Thank you for the response. Yes, do provide some writeup on the summary when you find time to do that. Thank you again in advance.
Looks like someone studied physics a little bit. Indeed, the method for determining gamma as a function of delta, is the same as determining acceleration as a function of velocity. I would just bring up one consideration that I think is often overlooked in trading. Your speed (or in vector terms velocity) acceleration analogy helps to point out the oversight. When a dumb kid is racing his car and he is currently at 120mph, you might hear him say that he wants to go 20mph faster. You'll likely not hear him say that he wants to go 20% faster. He is viewing an increase in velocity in absolute terms rather than in relative terms. So it is with many traders. They focus on the absolute value of credit recieved or gain achieved, rather than the value relative to the risk taken. If I told you I got a $2.50 credit on a vertical it might sound good until you find out that the spread was 50-points wide. Many times when I ask someone which will make money faster, ITM calls or OTM calls, the quick response is that ITM calls will make money faster due to the higher deltas. Anyone who trades options knows that with a positive print OTM calls actually make money faster, ceteris paribus. I bring up the consideration here in light of vertical spreads. In relative terms an OTM credit vertical becomes less appealing with a favourable move and more appealing with an adverse move. Just something to consider when deciding how to open/close a position.

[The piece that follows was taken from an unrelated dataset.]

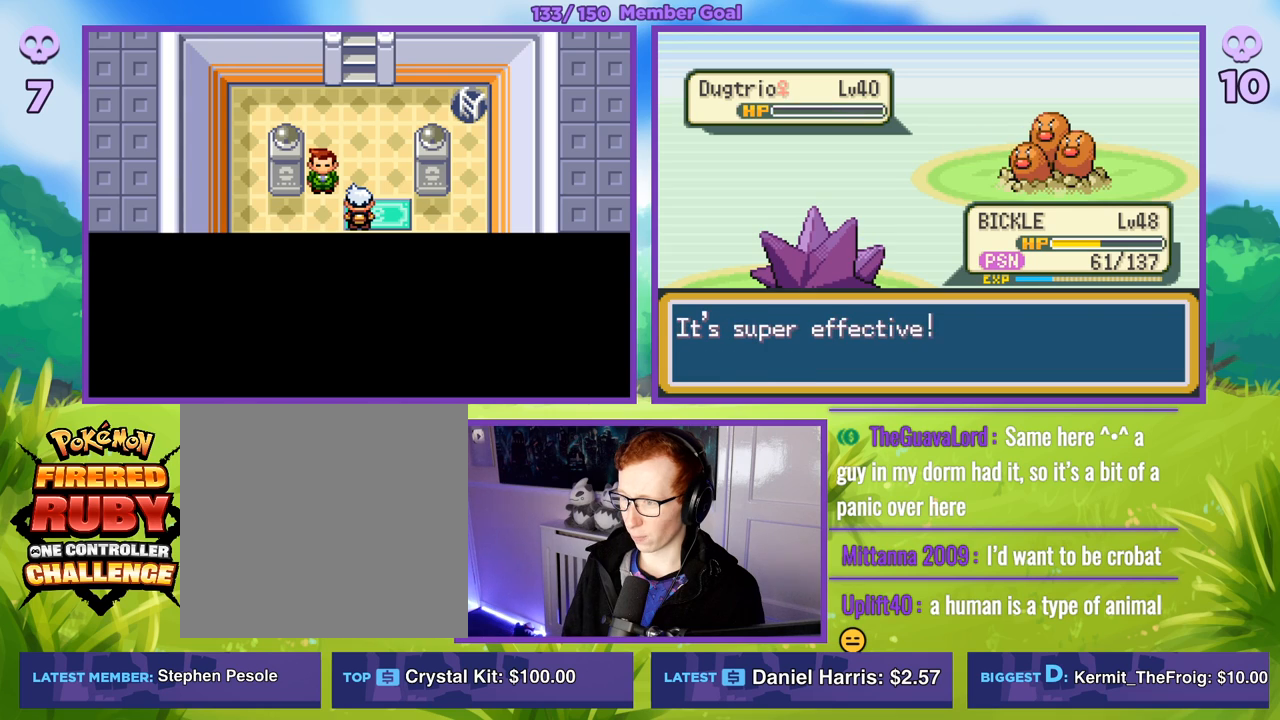
{"buttons": ["B", "R1"], "left_stick": "center", "right_stick": "center", "events": [[400, "B", "down"]]}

Can someone tell me why their is more premium attached to ITM Oct SPY calls right now than puts? For example, with the SPY at approx. 131.5 this afternoon, the 135 puts were selling at 3.6 (a .10 premium) and the 128 calls were at 4.6 (a 1.10 premium to the market). That's a difference of a buck!! I checked the IV for each instrument as well...the calls were approx 14 and the puts at 12. Does this small difference in IV account for such a large pricing discrepancy between the two? Or is their something else going on here, that as a relatively new options trader I'm missing? Thanks
This is the whole basis for the Ansbacher Index. Discussed on OC's thread a while back. http://www.elitetrader.com/vb/showthread.php?s=&postid=1011828&highlight=ansbacher+index#post1011828 Essentially it shows a bias in market direction. Some people attempt to use this to predict market direction. The Ansbacher Index is actually a contrarian indicator.
Coach, What would account for the difference in IV between the calls and the puts? Doesn't volatility take into account both the call and the put side in its calculation? I'm going to be pissed if that call I bought as the market closed today loses the dollar premium over the weekend.
IV is unique for each contract. And IV and price are not independent. You can enter IV into the model and get price or you can enter price and get IV. That's why it's called implied volatility - it is implied by the price. IV goes up/down because of demand/supply.
According to a basic options pricing calculator, given the volatility that you stated, the correct pricing should have been 128 calls = 4.6 135 puts = 3.75 [edit] So essentially your calls were correctly priced and I wouldn't worry about it if I were you.
Hey, we have to make assumptions somewhere. [edit] What I meant was that market is unlikely to take $1.00 of his credit away from him over the weekend. They would have to have a big change of heart.